Output the entries as they appear, skipping images.

--------------------------------------------------

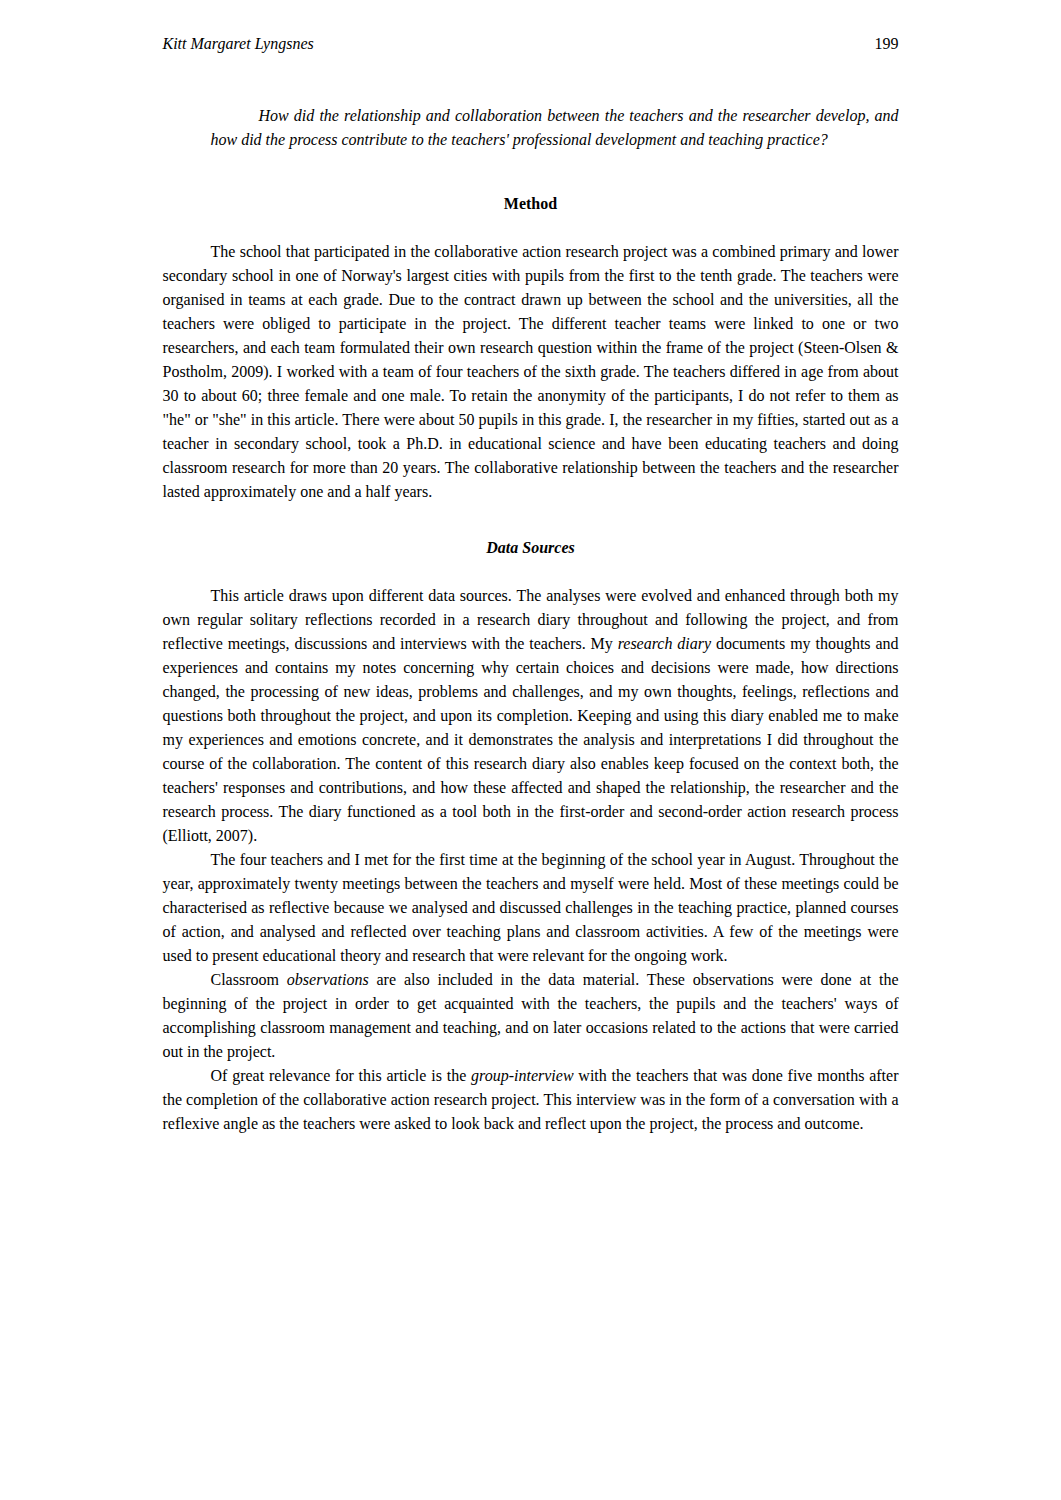Kitt Margaret Lyngsnes 199
How did the relationship and collaboration between the teachers and the researcher develop, and how did the process contribute to the teachers' professional development and teaching practice?
Method
The school that participated in the collaborative action research project was a combined primary and lower secondary school in one of Norway's largest cities with pupils from the first to the tenth grade. The teachers were organised in teams at each grade. Due to the contract drawn up between the school and the universities, all the teachers were obliged to participate in the project. The different teacher teams were linked to one or two researchers, and each team formulated their own research question within the frame of the project (Steen-Olsen & Postholm, 2009). I worked with a team of four teachers of the sixth grade. The teachers differed in age from about 30 to about 60; three female and one male. To retain the anonymity of the participants, I do not refer to them as "he" or "she" in this article. There were about 50 pupils in this grade. I, the researcher in my fifties, started out as a teacher in secondary school, took a Ph.D. in educational science and have been educating teachers and doing classroom research for more than 20 years. The collaborative relationship between the teachers and the researcher lasted approximately one and a half years.
Data Sources
This article draws upon different data sources. The analyses were evolved and enhanced through both my own regular solitary reflections recorded in a research diary throughout and following the project, and from reflective meetings, discussions and interviews with the teachers. My research diary documents my thoughts and experiences and contains my notes concerning why certain choices and decisions were made, how directions changed, the processing of new ideas, problems and challenges, and my own thoughts, feelings, reflections and questions both throughout the project, and upon its completion. Keeping and using this diary enabled me to make my experiences and emotions concrete, and it demonstrates the analysis and interpretations I did throughout the course of the collaboration. The content of this research diary also enables keep focused on the context both, the teachers' responses and contributions, and how these affected and shaped the relationship, the researcher and the research process. The diary functioned as a tool both in the first-order and second-order action research process (Elliott, 2007).
The four teachers and I met for the first time at the beginning of the school year in August. Throughout the year, approximately twenty meetings between the teachers and myself were held. Most of these meetings could be characterised as reflective because we analysed and discussed challenges in the teaching practice, planned courses of action, and analysed and reflected over teaching plans and classroom activities. A few of the meetings were used to present educational theory and research that were relevant for the ongoing work.
Classroom observations are also included in the data material. These observations were done at the beginning of the project in order to get acquainted with the teachers, the pupils and the teachers' ways of accomplishing classroom management and teaching, and on later occasions related to the actions that were carried out in the project.
Of great relevance for this article is the group-interview with the teachers that was done five months after the completion of the collaborative action research project. This interview was in the form of a conversation with a reflexive angle as the teachers were asked to look back and reflect upon the project, the process and outcome.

--------------------------------------------------

**Completed exercise:**
Kitt Margaret Lyngsnes 199
How did the relationship and collaboration between the teachers and the researcher develop, and how did the process contribute to the teachers' professional development and teaching practice?
Method
The school that participated in the collaborative action research project was a combined primary and lower secondary school in one of Norway's largest cities with pupils from the first to the tenth grade. The teachers were organised in teams at each grade. Due to the contract drawn up between the school and the universities, all the teachers were obliged to participate in the project. The different teacher teams were linked to one or two researchers, and each team formulated their own research question within the frame of the project (Steen-Olsen & Postholm, 2009). I worked with a team of four teachers of the sixth grade. The teachers differed in age from about 30 to about 60; three female and one male. To retain the anonymity of the participants, I do not refer to them as "he" or "she" in this article. There were about 50 pupils in this grade. I, the researcher in my fifties, started out as a teacher in secondary school, took a Ph.D. in educational science and have been educating teachers and doing classroom research for more than 20 years. The collaborative relationship between the teachers and the researcher lasted approximately one and a half years.
Data Sources
This article draws upon different data sources. The analyses were evolved and enhanced through both my own regular solitary reflections recorded in a research diary throughout and following the project, and from reflective meetings, discussions and interviews with the teachers. My research diary documents my thoughts and experiences and contains my notes concerning why certain choices and decisions were made, how directions changed, the processing of new ideas, problems and challenges, and my own thoughts, feelings, reflections and questions both throughout the project, and upon its completion. Keeping and using this diary enabled me to make my experiences and emotions concrete, and it demonstrates the analysis and interpretations I did throughout the course of the collaboration. The content of this research diary also enables keep focused on the context both, the teachers' responses and contributions, and how these affected and shaped the relationship, the researcher and the research process. The diary functioned as a tool both in the first-order and second-order action research process (Elliott, 2007).
The four teachers and I met for the first time at the beginning of the school year in August. Throughout the year, approximately twenty meetings between the teachers and myself were held. Most of these meetings could be characterised as reflective because we analysed and discussed challenges in the teaching practice, planned courses of action, and analysed and reflected over teaching plans and classroom activities. A few of the meetings were used to present educational theory and research that were relevant for the ongoing work.
Classroom observations are also included in the data material. These observations were done at the beginning of the project in order to get acquainted with the teachers, the pupils and the teachers' ways of accomplishing classroom management and teaching, and on later occasions related to the actions that were carried out in the project.
Of great relevance for this article is the group-interview with the teachers that was done five months after the completion of the collaborative action research project. This interview was in the form of a conversation with a reflexive angle as the teachers were asked to look back and reflect upon the project, the process and outcome.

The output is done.